Na quinta-feira (13), o delegado ouviu os últimos depoimentos do caso. Segundo ele, um colega de Caio do Hospital Rocha Faria, onde o suspeito trabalhava como auxiliar serviços gerais, contou na delegacia que no dia 6, durante o protesto em que o crime ocorreu, Caio telefonou por volta das 19h30, ofegante, dizendo que tinha feito besteira e matado um homem.

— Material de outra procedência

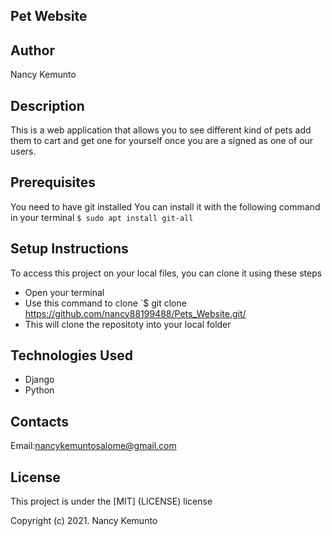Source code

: ## Pet Website

## Author

Nancy Kemunto

## Description

This is a web application that allows you to see different kind of pets add them to cart and get one for yourself once you are a signed as one of our users.

## Prerequisites

You need to have git installed You can install it with the following command in your terminal `$ sudo apt install git-all`

##  Setup Instructions

To access this project on your local files, you can clone it using these steps

* Open your terminal
* Use this command to clone  `$ git clone  https://github.com/nancy88199488/Pets_Website.git/
* This will clone the repositoty into your local folder

## Technologies Used

* Django
* Python

## Contacts

Email:nancykemuntosalome@gmail.com

## License

This project is under the [MIT] (LICENSE) license

Copyright (c) 2021. Nancy Kemunto
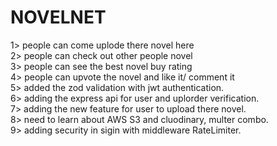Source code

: # NOVELNET
1> people can come uplode there novel here </br>
2> people can check out other people novel </br>
3> people can see the best novel buy rating </br>
4> people can upvote the novel and like it/ comment it </br>
5> added the zod validation with jwt authentication. </br>
6> adding the express api for user and uplorder verification. </br>
7> adding the new feature for user to upload there novel. </br>
8> need to learn about AWS S3 and cluodinary, multer combo. </br>
9> adding security in sigin with middleware RateLimiter. </br>
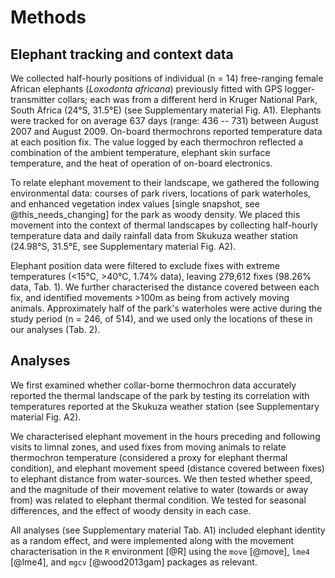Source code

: 
# Methods

## Elephant tracking and context data

We collected half-hourly positions of individual (n = 14) free-ranging female African elephants (*Loxodonta africana*) previously fitted with GPS logger-transmitter collars; each was from a different herd in Kruger National Park, South Africa (24°S, 31.5°E) (see Supplementary material Fig. A1). Elephants were tracked for on average 637 days (range: 436 -- 731) between August 2007 and August 2009. On-board thermochrons reported temperature data at each position fix. The value logged by each thermochron reflected a combination of the ambient temperature, elephant skin surface temperature, and the heat of operation of on-board electronics.

To relate elephant movement to their landscape, we gathered the following environmental data: courses of park rivers, locations of park waterholes, and enhanced vegetation index values [single snapshot, see @this_needs_changing] for the park as woody density. We placed this movement into the context of thermal landscapes by collecting half-hourly temperature data and daily rainfall data from Skukuza weather station (24.98°S, 31.5°E, see Supplementary material Fig. A2).

Elephant position data were filtered to exclude fixes with extreme temperatures (<15°C, >40°C, 1.74% data), leaving 279,612 fixes (98.26% data, Tab. 1). We further characterised the distance covered between each fix, and identified movements >100m as being from actively moving animals. Approximately half of the park's waterholes were active during the study period (n = 246, of 514), and we used only the locations of these in our analyses (Tab. 2).

## Analyses

We first examined whether collar-borne thermochron data accurately reported the thermal landscape of the park by testing its correlation with temperatures reported at the Skukuza weather station (see Supplementary material Fig. A2).

We characterised elephant movement in the hours preceding and following visits to limnal zones, and used fixes from moving animals to relate thermochron temperature (considered a proxy for elephant thermal condition), and elephant movement speed (distance covered between fixes) to elephant distance from water-sources. We then tested whether speed, and the magnitude of their movement relative to water (towards or away from) was related to elephant thermal condition. We tested for seasonal differences, and the effect of woody density in each case.

All analyses (see Supplementary material Tab. A1) included elephant identity as a random effect, and were implemented along with the movement characterisation in the `R` environment [@R] using the `move` [@move], `lme4` [@lme4], and `mgcv` [@wood2013gam] packages as relevant.
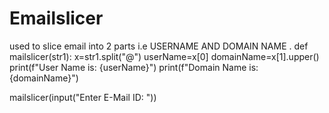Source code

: # Emailslicer
used to slice email into 2 parts i.e USERNAME AND DOMAIN NAME . 
def mailslicer(str1):
    x=str1.split("@")
    userName=x[0]
    domainName=x[1].upper()
    print(f"User Name is: {userName}")
    print(f"Domain Name is: {domainName}")
    
mailslicer(input("Enter E-Mail ID: "))
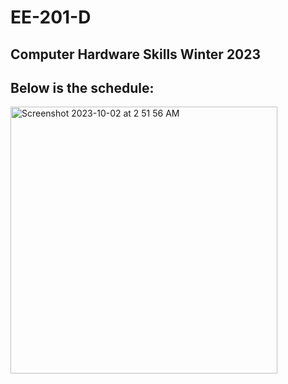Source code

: # EE-201-D
## Computer Hardware Skills Winter 2023
## Below is the schedule:

<img width="427" alt="Screenshot 2023-10-02 at 2 51 56 AM" src="https://github.com/qchen4/EE-201-D/assets/98017700/6970a6ee-7e62-4938-96b6-746d19c8dd17">
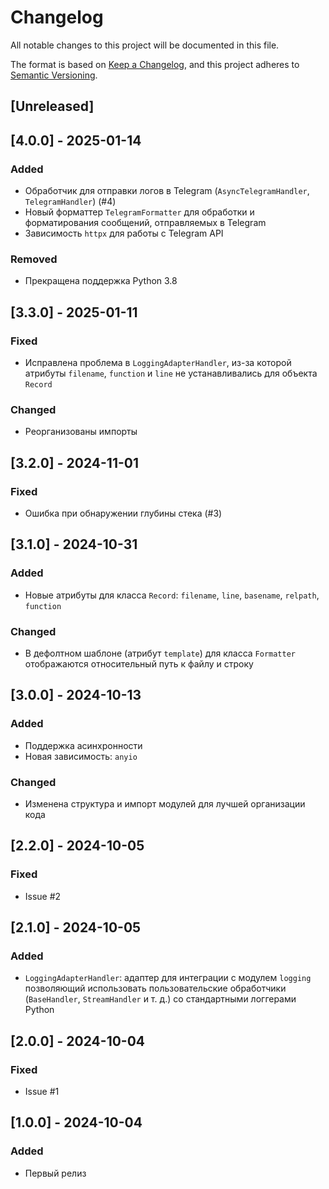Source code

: # Changelog

All notable changes to this project will be documented in this file.

The format is based on [Keep a Changelog](https://keepachangelog.com/en/1.0.0/),
and this project adheres to [Semantic Versioning](https://semver.org/spec/v2.0.0.html).

## [Unreleased]

## [4.0.0] - 2025-01-14

### Added

- Обработчик для отправки логов в Telegram (`AsyncTelegramHandler`, `TelegramHandler`) (#4)
- Новый форматтер `TelegramFormatter` для обработки и форматирования сообщений, отправляемых в Telegram
- Зависимость `httpx` для работы с Telegram API

### Removed

- Прекращена поддержка Python 3.8

## [3.3.0] - 2025-01-11

### Fixed

- Исправлена проблема в `LoggingAdapterHandler`, из-за которой атрибуты `filename`, `function` и `line` не устанавливались для объекта `Record`

### Changed

- Реорганизованы импорты

## [3.2.0] - 2024-11-01

### Fixed

- Ошибка при обнаружении глубины стека (#3)

## [3.1.0] - 2024-10-31

### Added

- Новые атрибуты для класса `Record`: `filename`, `line`, `basename`, `relpath`, `function`

### Changed

- В дефолтном шаблоне (атрибут `template`) для класса `Formatter` отображаются относительный путь к файлу и строку

## [3.0.0] - 2024-10-13

### Added

- Поддержка асинхронности
- Новая зависимость: `anyio`

### Changed

- Изменена структура и импорт модулей для лучшей организации кода

## [2.2.0] - 2024-10-05

### Fixed

- Issue #2

## [2.1.0] - 2024-10-05

### Added

- `LoggingAdapterHandler`: адаптер для интеграции с модулем `logging` позволяющий использовать пользовательские обработчики (`BaseHandler`, `StreamHandler` и т. д.) со стандартными логгерами Python

## [2.0.0] - 2024-10-04

### Fixed

- Issue #1

## [1.0.0] - 2024-10-04

### Added

- Первый релиз
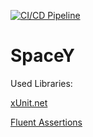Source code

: [![CI/CD Pipeline](https://github.com/farazazadi/SpaceY/actions/workflows/CI-CD.yaml/badge.svg)](https://github.com/farazazadi/SpaceY/actions/workflows/CI-CD.yaml)

# SpaceY

Used Libraries:

[xUnit.net](https://github.com/xunit/xunit)

[Fluent Assertions](https://github.com/fluentassertions/fluentassertions)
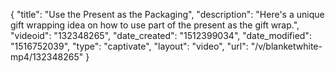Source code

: {
    "title": "Use the Present as the Packaging",
    "description": "Here's a unique gift wrapping idea on how to use part of the present as the gift wrap.",
    "videoid": "132348265",
    "date_created": "1512399034",
    "date_modified": "1516752039",
    "type": "captivate",
    "layout": "video",
    "url": "\/v\/blanketwhite-mp4\/132348265"
}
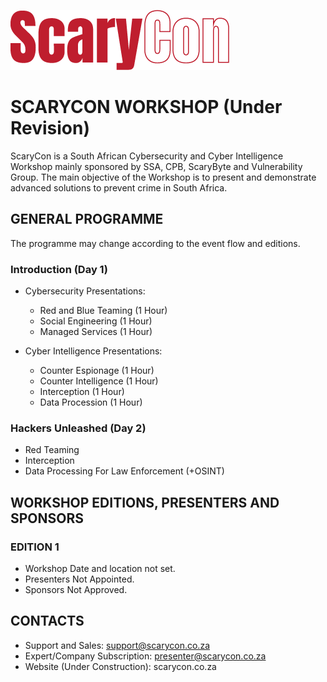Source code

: ![Logo](Assets/scarycon-logo-rep.png)

# SCARYCON WORKSHOP (Under Revision)

ScaryCon is a South African Cybersecurity and Cyber Intelligence Workshop mainly sponsored by SSA, CPB, ScaryByte and Vulnerability Group. The main objective of the Workshop is to present and demonstrate advanced solutions to prevent crime in South Africa.

## GENERAL PROGRAMME

The programme may change according to the event flow and editions.

### Introduction (Day 1)

- Cybersecurity Presentations:
  - Red and Blue Teaming (1 Hour)
  - Social Engineering (1 Hour)
  - Managed Services (1 Hour)


- Cyber Intelligence Presentations:
  - Counter Espionage (1 Hour)
  - Counter Intelligence (1 Hour)
  - Interception (1 Hour)
  - Data Procession (1 Hour)

###  Hackers Unleashed (Day 2)

- Red Teaming
- Interception
- Data Processing For Law Enforcement (+OSINT)

## WORKSHOP EDITIONS, PRESENTERS AND SPONSORS

### EDITION 1

- Workshop Date and location not set.
- Presenters Not Appointed.
- Sponsors Not Approved.

## CONTACTS

- Support and Sales: support@scarycon.co.za
- Expert/Company Subscription: presenter@scarycon.co.za
- Website (Under Construction): scarycon.co.za
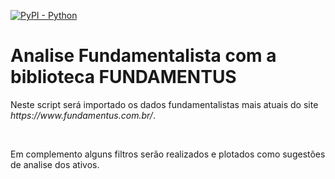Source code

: [![PyPI - Python](https://img.shields.io/pypi/pyversions/iconsdk?logo=pypi)](https://pypi.org/project/iconsdk)
<H1>Analise Fundamentalista com a biblioteca FUNDAMENTUS</H1>

<p>Neste script será importado os dados fundamentalistas mais atuais do site <i>https://www.fundamentus.com.br/</i>.</p><br>
<p>Em complemento alguns filtros serão realizados e plotados como sugestões de analise dos ativos.</p>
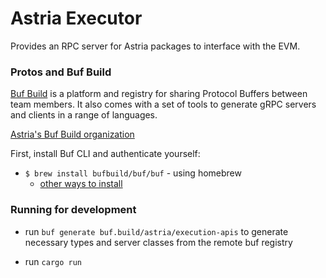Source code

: # Astria Executor

Provides an RPC server for Astria packages to interface with the EVM.

### Protos and Buf Build

[Buf Build](https://buf.build/) is a platform and registry for sharing Protocol Buffers between team members. It also comes with a set of tools to generate gRPC servers and clients in a range of languages.

[Astria's Buf Build organization](https://buf.build/astria)

First, install Buf CLI and authenticate yourself:

* `$ brew install bufbuild/buf/buf` - using homebrew
    * [other ways to install](https://docs.buf.build/installation)

### Running for development

* run `buf generate buf.build/astria/execution-apis` to generate necessary types and server classes from the remote buf registry

* run `cargo run`
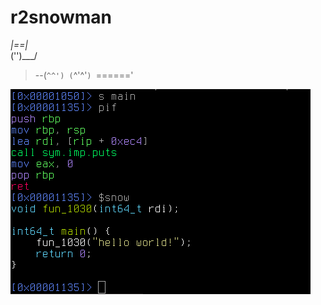 r2snowman
=========

   _|==|_  
    ('')___/
>--(`^^')
  (`^'^'`)
  `======' 

![Decompile](screenshots/decompile.png)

Na sexta-feira (14), o delegado entregou ao MP o inquérito sobre a morte do cinegrafista. Caio e Fábio estão presos no Complexo Penitenciário de Gericinó, em Bangu, Zona Oeste.
Financiamento
O inquérito sobre o suposto financiamento de grupos e participação de partidos políticos no protesto não será feito pelo delegado Maurício Luciano. A afirmação foi feita por ele durante a entrevista coletiva na quinta-feira. “O que nós temos aqui são provas robustas de testemunhas e materialidade do crime. Essa investigação não pode ser contaminada. Não posso trazer ingredientes políticos para cá”, explicou.
Caio nega em depoimento
Caio negou em depoimento ter acendido o rojão que causou a morte do cinegrafista e jogou a culpa em Raposo. A versão difere do que o suspeito havia afirmado horas antes à TV Globo na Bahia, onde foi preso. Em entrevista à reporter Bette Lucchese, ele disse que acendeu o rojão junto com Raposo. “Acendi, sim”, admitiu o jovem.
Mulher desabafa
A mulher do cinegrafista, Arlita Andrade, fez um desabafo no dia 9, em entrevista exclusiva à TV Globo, e disse que “falta amor” às pessoas responsáveis por ferir gravemente seu marido. A declaração foi dada antes da divulgação da morte cerebral dele. “Eles destruíram uma família. Uma família que era unida, muito unida mesmo”, lamentou Arlita. Além da mulher, Andrade deixa uma filha e três enteados.
Velório e cremação
Santiago foi atingido na cabeça por um rojão quando registrava o confronto entre a Polícia Militar e manifestantes há uma semana na Central do Brasil, no Centro do Rio. Ele sofreu um afundamento do crânio, foi submetido a uma cirurgia e passou quatro dias internado no Centro de Terapia Intensiva (CTI) do Hospital Municipal Souza Aguiar. No dia 10, teve morte cerebral, e a família decidiu doar os órgãos do cinegrafista.
O corpo dele foi velado e depois cremado na manhã de quinta-feira no Memorial do Carmo, no Caju, Zona Portuária. Na cerimônia, colegas de trabalho da Rede Bandeirantes e familiares estiveram presentes. Em homenagem, funcionários da emissora usaram uma camiseta com uma imagem em que o cinegrafista aparece filmando do céu.